#### TEXT EXCERPT:
* Start *
Post by alfie754 » Sat Nov 07, 2015 12:25 pm

Hello

thank you for all your reply's.

I don't think a beardie is right for me like elisa said "secretly" :D

I have had a think and I know that I don't want a lab again as they just remind me of Alfie when I see one and I also think I should stay with the gundog group as since as I know that group well. before looking at other gundogs I wanted to ask like I did about the beardie about the Cocker spaniel as I grew up around them my dad has working line and he use to work them. I have looked up the cocker ( I am talking about the English Cocker in England) and I would have a show line as Alfie was a show line lab. grooming is fine as my mom is a dog groomer.

I have read a few thing that I did not know

what is rage syndrome I read that they randomly attack? although I am open minded Im not sure I believe this as all our cockers were great.
* End *
#### EXERCISE:
Please write out the forum post about choosing a new dog breed from "Post by alfie754" up to and including "a dog groomer.".

#### GIVEN DATA:
* Start *
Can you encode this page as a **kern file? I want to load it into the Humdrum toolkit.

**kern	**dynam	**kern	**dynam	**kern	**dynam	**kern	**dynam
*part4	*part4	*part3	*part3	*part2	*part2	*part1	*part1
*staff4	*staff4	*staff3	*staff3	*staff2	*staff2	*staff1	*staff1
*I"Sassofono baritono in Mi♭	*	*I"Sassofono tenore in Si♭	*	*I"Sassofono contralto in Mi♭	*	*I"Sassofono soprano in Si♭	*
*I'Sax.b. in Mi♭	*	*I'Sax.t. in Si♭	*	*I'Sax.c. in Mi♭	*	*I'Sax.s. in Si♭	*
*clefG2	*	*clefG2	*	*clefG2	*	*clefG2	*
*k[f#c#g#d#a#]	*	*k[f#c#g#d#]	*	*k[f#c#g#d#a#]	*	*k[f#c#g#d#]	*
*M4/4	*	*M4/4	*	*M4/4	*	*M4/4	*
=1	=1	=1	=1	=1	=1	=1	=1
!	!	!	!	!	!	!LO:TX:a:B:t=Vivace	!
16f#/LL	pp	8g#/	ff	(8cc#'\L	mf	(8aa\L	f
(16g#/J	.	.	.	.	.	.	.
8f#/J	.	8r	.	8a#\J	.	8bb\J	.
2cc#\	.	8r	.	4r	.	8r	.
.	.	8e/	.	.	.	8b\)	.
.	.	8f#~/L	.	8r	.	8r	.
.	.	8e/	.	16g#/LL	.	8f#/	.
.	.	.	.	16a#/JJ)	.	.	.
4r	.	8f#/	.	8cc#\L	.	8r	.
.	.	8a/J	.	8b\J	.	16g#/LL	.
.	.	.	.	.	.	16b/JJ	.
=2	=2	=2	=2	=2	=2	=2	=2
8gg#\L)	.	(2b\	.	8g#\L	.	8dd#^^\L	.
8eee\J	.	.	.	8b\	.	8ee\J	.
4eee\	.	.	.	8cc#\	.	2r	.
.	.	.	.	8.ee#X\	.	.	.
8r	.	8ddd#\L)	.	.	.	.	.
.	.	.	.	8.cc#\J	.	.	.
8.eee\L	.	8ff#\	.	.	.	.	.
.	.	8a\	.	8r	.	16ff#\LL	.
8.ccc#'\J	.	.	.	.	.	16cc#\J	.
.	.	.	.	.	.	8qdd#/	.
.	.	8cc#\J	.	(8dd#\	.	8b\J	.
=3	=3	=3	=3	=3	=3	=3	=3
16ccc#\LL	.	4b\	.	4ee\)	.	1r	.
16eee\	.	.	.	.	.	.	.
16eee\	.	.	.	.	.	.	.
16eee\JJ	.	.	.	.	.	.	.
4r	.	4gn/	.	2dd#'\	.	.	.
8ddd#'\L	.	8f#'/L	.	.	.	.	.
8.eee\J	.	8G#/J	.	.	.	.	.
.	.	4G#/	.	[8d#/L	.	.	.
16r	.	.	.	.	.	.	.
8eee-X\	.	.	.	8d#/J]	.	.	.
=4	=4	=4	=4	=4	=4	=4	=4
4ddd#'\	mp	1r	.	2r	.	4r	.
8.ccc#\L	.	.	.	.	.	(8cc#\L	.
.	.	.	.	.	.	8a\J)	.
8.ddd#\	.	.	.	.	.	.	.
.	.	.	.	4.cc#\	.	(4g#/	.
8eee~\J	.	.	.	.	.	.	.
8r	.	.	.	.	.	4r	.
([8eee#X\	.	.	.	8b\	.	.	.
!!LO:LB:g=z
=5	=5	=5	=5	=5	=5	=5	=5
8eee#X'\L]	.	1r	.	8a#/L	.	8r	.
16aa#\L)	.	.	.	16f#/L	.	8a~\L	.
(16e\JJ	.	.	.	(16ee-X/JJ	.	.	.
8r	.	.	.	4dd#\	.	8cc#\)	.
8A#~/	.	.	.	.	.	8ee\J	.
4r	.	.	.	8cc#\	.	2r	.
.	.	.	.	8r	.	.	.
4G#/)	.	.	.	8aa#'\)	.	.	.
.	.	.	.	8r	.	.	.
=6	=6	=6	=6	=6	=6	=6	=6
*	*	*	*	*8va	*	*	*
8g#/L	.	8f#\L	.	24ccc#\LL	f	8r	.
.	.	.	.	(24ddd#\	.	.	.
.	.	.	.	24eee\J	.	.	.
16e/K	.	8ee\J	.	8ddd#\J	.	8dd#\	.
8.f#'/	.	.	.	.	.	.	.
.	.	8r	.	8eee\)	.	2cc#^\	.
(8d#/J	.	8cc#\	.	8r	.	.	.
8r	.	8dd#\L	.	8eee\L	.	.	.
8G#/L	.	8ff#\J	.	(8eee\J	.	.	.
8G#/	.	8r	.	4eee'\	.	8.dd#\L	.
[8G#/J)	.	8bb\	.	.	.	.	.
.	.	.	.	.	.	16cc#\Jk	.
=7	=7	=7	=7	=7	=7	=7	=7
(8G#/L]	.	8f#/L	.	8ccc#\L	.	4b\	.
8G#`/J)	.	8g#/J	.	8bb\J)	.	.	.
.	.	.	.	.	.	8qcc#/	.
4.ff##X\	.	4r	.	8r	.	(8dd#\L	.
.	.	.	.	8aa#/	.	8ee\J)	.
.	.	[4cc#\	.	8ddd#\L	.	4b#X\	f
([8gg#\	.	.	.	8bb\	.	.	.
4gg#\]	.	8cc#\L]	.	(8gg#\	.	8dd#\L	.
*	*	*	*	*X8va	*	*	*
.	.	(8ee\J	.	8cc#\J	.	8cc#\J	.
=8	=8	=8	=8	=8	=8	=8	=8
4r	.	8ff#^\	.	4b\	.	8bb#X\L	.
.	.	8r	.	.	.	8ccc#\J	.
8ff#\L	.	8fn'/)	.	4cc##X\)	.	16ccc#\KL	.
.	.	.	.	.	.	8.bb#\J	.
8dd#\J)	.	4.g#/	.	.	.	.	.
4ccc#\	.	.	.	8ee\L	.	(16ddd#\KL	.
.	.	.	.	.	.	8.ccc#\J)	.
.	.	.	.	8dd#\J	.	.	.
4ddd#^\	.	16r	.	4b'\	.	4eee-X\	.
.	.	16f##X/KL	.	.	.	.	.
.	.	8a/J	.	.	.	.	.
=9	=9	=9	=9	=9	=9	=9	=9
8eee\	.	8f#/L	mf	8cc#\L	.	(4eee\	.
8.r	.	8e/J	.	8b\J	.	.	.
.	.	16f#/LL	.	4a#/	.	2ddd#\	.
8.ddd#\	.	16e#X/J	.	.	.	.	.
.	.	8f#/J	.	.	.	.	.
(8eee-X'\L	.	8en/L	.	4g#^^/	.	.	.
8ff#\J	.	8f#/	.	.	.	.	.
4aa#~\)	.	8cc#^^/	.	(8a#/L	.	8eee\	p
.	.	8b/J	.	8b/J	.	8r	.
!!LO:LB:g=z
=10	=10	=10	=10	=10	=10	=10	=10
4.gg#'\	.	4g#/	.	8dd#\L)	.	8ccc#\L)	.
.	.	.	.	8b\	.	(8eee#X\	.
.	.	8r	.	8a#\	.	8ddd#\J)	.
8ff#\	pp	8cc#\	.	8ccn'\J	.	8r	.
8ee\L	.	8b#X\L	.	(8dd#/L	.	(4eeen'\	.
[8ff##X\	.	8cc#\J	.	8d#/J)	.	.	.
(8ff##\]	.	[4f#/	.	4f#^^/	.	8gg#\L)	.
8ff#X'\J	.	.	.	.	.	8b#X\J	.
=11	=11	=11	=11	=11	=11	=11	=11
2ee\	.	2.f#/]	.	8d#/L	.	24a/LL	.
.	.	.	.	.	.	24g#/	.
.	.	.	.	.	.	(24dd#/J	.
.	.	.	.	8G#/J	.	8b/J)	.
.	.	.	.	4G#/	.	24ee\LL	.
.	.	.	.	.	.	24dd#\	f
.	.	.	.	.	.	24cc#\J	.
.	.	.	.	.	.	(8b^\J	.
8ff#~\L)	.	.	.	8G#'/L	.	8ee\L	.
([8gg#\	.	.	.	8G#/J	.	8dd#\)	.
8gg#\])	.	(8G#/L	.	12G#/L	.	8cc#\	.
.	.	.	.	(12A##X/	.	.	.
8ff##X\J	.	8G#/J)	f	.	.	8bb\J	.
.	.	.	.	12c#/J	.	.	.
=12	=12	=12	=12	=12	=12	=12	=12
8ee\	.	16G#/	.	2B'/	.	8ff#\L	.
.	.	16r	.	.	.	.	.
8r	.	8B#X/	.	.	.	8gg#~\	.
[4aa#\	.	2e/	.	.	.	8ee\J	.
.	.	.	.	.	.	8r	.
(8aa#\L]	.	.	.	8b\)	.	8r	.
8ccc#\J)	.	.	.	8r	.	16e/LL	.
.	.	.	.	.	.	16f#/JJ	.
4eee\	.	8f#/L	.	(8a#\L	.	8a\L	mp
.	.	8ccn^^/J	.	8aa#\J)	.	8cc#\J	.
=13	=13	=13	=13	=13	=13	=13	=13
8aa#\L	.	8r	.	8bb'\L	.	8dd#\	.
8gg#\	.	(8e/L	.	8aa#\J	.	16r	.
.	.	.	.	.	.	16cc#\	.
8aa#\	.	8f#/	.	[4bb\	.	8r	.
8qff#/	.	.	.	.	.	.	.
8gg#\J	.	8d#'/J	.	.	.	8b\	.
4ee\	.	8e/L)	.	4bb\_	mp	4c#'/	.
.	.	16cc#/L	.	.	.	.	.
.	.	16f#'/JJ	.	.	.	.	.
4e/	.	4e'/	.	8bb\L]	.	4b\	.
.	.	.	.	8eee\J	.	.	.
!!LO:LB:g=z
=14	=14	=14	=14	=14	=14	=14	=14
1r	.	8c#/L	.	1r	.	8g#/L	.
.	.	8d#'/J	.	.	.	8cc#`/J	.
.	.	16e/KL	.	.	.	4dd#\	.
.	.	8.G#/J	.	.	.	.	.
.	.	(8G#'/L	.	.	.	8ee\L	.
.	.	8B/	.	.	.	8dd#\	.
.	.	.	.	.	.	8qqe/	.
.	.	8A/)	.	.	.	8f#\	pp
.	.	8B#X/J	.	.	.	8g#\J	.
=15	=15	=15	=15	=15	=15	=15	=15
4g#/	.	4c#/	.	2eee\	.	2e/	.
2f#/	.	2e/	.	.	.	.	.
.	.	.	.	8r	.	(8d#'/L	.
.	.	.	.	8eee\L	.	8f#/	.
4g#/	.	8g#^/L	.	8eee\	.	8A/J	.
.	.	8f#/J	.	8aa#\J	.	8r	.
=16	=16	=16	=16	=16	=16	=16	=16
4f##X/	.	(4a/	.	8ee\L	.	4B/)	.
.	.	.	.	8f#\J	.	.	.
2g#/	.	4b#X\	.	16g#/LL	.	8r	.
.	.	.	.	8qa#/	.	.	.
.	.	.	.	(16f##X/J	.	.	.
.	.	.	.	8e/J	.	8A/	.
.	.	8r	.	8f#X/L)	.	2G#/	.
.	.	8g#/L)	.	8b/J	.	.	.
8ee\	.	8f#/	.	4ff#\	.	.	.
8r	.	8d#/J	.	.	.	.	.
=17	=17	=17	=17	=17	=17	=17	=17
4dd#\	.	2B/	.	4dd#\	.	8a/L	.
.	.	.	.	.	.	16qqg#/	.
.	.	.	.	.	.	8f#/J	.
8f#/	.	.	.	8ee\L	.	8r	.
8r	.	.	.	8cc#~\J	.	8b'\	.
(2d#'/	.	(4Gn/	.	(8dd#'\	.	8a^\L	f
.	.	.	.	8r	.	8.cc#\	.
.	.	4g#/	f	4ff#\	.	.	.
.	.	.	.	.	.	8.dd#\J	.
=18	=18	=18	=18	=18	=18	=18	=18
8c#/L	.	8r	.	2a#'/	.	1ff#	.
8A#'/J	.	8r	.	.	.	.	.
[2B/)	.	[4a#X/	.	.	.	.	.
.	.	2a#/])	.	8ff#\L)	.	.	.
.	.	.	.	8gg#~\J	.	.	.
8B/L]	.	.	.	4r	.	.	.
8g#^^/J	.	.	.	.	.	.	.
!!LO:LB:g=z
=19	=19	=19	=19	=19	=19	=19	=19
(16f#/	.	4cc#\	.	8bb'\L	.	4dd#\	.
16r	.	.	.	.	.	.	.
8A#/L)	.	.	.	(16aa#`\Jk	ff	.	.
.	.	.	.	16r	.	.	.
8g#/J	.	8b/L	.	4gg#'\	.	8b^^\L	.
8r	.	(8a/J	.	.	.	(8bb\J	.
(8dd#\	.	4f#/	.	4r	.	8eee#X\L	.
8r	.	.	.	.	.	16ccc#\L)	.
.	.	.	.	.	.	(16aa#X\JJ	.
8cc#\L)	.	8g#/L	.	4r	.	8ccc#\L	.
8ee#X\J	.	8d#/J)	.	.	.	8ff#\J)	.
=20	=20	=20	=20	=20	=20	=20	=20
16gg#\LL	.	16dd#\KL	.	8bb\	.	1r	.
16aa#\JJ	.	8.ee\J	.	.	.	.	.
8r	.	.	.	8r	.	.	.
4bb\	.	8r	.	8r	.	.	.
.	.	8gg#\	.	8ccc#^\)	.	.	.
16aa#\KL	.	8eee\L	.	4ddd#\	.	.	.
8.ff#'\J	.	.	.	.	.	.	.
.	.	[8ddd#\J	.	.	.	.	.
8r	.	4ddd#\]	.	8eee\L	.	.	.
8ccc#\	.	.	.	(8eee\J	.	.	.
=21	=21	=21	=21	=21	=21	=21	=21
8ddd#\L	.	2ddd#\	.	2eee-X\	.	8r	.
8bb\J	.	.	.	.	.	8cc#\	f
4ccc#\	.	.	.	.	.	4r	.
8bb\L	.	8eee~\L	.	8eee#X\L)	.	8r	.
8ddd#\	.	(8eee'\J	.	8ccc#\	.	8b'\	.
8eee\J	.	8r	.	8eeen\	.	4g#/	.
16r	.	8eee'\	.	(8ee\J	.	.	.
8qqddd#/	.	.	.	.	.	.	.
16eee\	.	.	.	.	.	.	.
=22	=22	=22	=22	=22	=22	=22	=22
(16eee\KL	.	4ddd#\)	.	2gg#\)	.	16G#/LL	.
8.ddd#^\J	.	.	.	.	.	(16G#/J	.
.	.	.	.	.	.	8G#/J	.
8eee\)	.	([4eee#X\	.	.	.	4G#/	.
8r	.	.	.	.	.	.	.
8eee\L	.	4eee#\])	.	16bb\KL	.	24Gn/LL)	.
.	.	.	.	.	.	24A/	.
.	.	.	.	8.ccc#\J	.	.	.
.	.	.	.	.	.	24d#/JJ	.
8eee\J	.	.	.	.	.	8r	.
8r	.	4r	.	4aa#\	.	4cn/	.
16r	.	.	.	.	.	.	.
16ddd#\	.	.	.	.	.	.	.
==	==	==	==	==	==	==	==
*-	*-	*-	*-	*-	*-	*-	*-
* End *
#### SOLUTION BELOW:
Post by alfie754 » Sat Nov 07, 2015 12:25 pm

Hello

thank you for all your reply's.

I don't think a beardie is right for me like elisa said "secretly" :D

I have had a think and I know that I don't want a lab again as they just remind me of Alfie when I see one and I also think I should stay with the gundog group as since as I know that group well. before looking at other gundogs I wanted to ask like I did about the beardie about the Cocker spaniel as I grew up around them my dad has working line and he use to work them. I have looked up the cocker ( I am talking about the English Cocker in England) and I would have a show line as Alfie was a show line lab. grooming is fine as my mom is a dog groomer.